Zero-Tolerance Watch
The U.S. Supreme Court this week took up the "Bong Hits 4 Jesus" case. At issue is whether a high school principal violated a senior's free-speech rights when she ordered him to take down a banner bearing that slogan, which he had unfurled near the school, and later suspended him. The Ninth U.S. Circuit Court of Appeals held that the principal did indeed violate the First Amendment, and the high court heard oral arguments earlier this week.

To our mind, just about everyone did the wrong thing here. The kid shouldn't have unfurled the banner; the principal shouldn't have overreacted to it; and the judges should have laughed the whole case out of court. But here we are.

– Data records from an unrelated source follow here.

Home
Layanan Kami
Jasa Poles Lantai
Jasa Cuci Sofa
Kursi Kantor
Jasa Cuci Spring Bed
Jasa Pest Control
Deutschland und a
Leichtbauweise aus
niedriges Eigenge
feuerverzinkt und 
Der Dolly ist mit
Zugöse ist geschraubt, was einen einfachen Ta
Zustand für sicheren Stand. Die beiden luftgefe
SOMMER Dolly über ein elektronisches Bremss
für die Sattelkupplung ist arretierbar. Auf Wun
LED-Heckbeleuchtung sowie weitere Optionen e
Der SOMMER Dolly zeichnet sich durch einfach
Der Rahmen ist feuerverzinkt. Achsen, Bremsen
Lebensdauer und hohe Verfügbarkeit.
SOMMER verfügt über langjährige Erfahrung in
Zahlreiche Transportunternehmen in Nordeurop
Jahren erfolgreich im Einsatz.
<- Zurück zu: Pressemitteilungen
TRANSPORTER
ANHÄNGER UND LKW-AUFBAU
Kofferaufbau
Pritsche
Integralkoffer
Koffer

The federal courts have been in the business of regulating local schools in this way for almost four decades, since the 1969 case of Tinker v. Des Moines, in which the high court held that a student had the right to wear an armband at school to protest the Vietnam War. In dissent, Justice Hugo Black observed:

The Court's holding in this case ushers in what I deem to be an entirely new era in which the power to control pupils by the elected "officials of state supported public schools . . ." in the United States is in ultimate effect transferred to the Supreme Court.​

Our colleague Dan Henninger urges in his column this week: "Rather than just fiddle with the dials on the school-speech contraption, the solution would be to take Tinker and throw it out the window." It's an appealing idea, although when we read stories like this one, from the Enterprise of Brockton, Mass., we wonder if school officials can be trusted with that kind of responsibility:

The [unidentified] boy, then 6, was suspended from school on Jan. 30, 2006 for three days after the principal said he had violated sexual harassment policy by touching a female classmate inside her clothing waistband during a class. . . .

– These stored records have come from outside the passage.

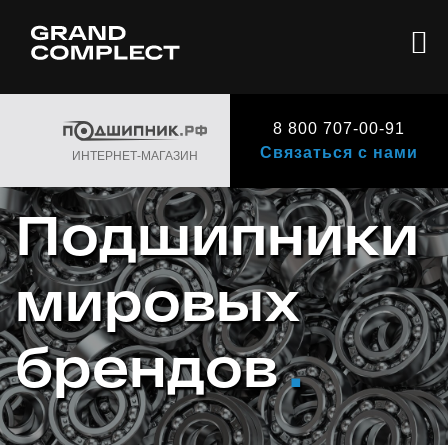
8 800 707-00-91
Связаться с нами
ИНТЕРНЕТ-МАГАЗИН
Подшипники
мировых
брендов
.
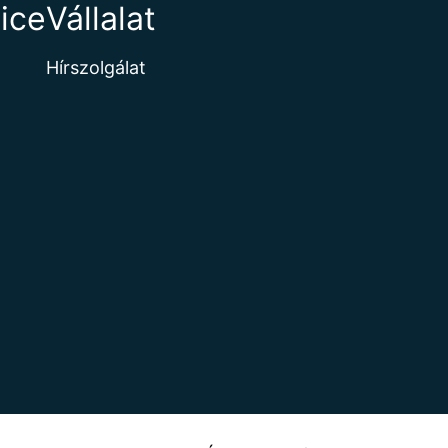
ice
Vállalat
Hírszolgálat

The lawsuit states that on Jan. 30, 2006, teachers at the Downey School took the boy out of class, made him put his head down on a table, kept him from lunch and told him "that he was very bad and that he had sexually harassed a classmate." . . .

Gosselin, the principal, then brought the boy to her office, made him sit in the corner, and said to the boy "that he had touched the other student in (a) sexual way, and that he had sexually harassed her," the lawsuit states.

The boy also "signed a statement" at the school before his mother was contacted to come to the school to get her son, the lawsuit states.
Come to think of it, Henninger's probably right. Sexual harassment law, too, is a product of the U.S. Supreme Court. Maybe acting with common sense wouldn't be too much to ask of teachers and school administrators, but carrying out complicated and arbitrary legal doctrines is.
 
After the Kelo decision, I've lost faith in the Supreme Court to protect our constitutional rights in a rational manner.